* PAGE EXCERPT:
________________________

Note: At this time, the library aggregates the metrics for keys at minute and second granularity. Depending on your business requirements, you may choose to modify the client to aggregate data differently. Currently, you can set up this post’s CloudFormation template in the following AWS Regions: US East (N Virginia), US West (Oregon), EU (Ireland), and EU (Frankfurt).

With the following setup, the DynamoDB Key Diagnostics Library will log the values of your partition key, sort key or any attributes for the selected DynamoDB table. The key usage information will be stored on S3, and specific hot keys will be logged and displayed through Amazon CloudWatch and Amazon QuickSight.

Step 1: Install the Key Diagnostics Library

To install the Key Diagnostics Library, run the following command:

mvn install

Step 2: Configure your AWS credentials

Configure your AWS CLI credentials, if you haven't already. The following AWS resources will be synthesized under the configured account.

aws configure

Make sure you have Amazon S3, AWS Lambda, Amazon Kinesis, Amazon CloudWatch and CloudFormation permissions with the configured credentials.

Step 3: Create and deploy the required AWS resources by using the CloudFormation template

You will now deploy a Lambda function for reporting and monitoring metrics. To do this, first upload the provided Lambda function to Amazon S3. If you don't have an Amazon S3 bucket already, create one. (Throughout the following instructions, replace the placeholder names with your own names.)

________________________

* DATA RECORDS:
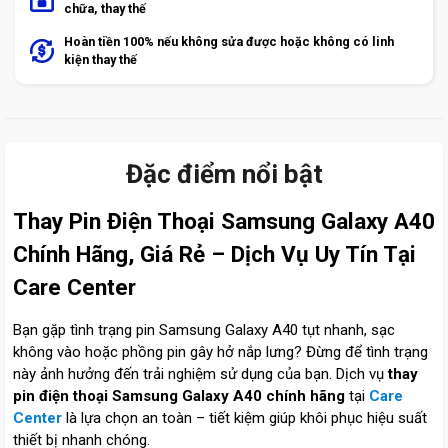
chữa, thay thế
Hoàn tiền 100% nếu không sửa được hoặc không có linh
kiện thay thế
Sản phẩm tương tự
-
29
%
-
23
%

________________________

* EXERCISE DESCRIPTION: Reproduce the DynamoDB Key Diagnostics setup text above word for word, in full.

* EXERCISE SOLUTION:
Note: At this time, the library aggregates the metrics for keys at minute and second granularity. Depending on your business requirements, you may choose to modify the client to aggregate data differently. Currently, you can set up this post’s CloudFormation template in the following AWS Regions: US East (N Virginia), US West (Oregon), EU (Ireland), and EU (Frankfurt).

With the following setup, the DynamoDB Key Diagnostics Library will log the values of your partition key, sort key or any attributes for the selected DynamoDB table. The key usage information will be stored on S3, and specific hot keys will be logged and displayed through Amazon CloudWatch and Amazon QuickSight.

Step 1: Install the Key Diagnostics Library

To install the Key Diagnostics Library, run the following command:

mvn install

Step 2: Configure your AWS credentials

Configure your AWS CLI credentials, if you haven't already. The following AWS resources will be synthesized under the configured account.

aws configure

Make sure you have Amazon S3, AWS Lambda, Amazon Kinesis, Amazon CloudWatch and CloudFormation permissions with the configured credentials.

Step 3: Create and deploy the required AWS resources by using the CloudFormation template

You will now deploy a Lambda function for reporting and monitoring metrics. To do this, first upload the provided Lambda function to Amazon S3. If you don't have an Amazon S3 bucket already, create one. (Throughout the following instructions, replace the placeholder names with your own names.)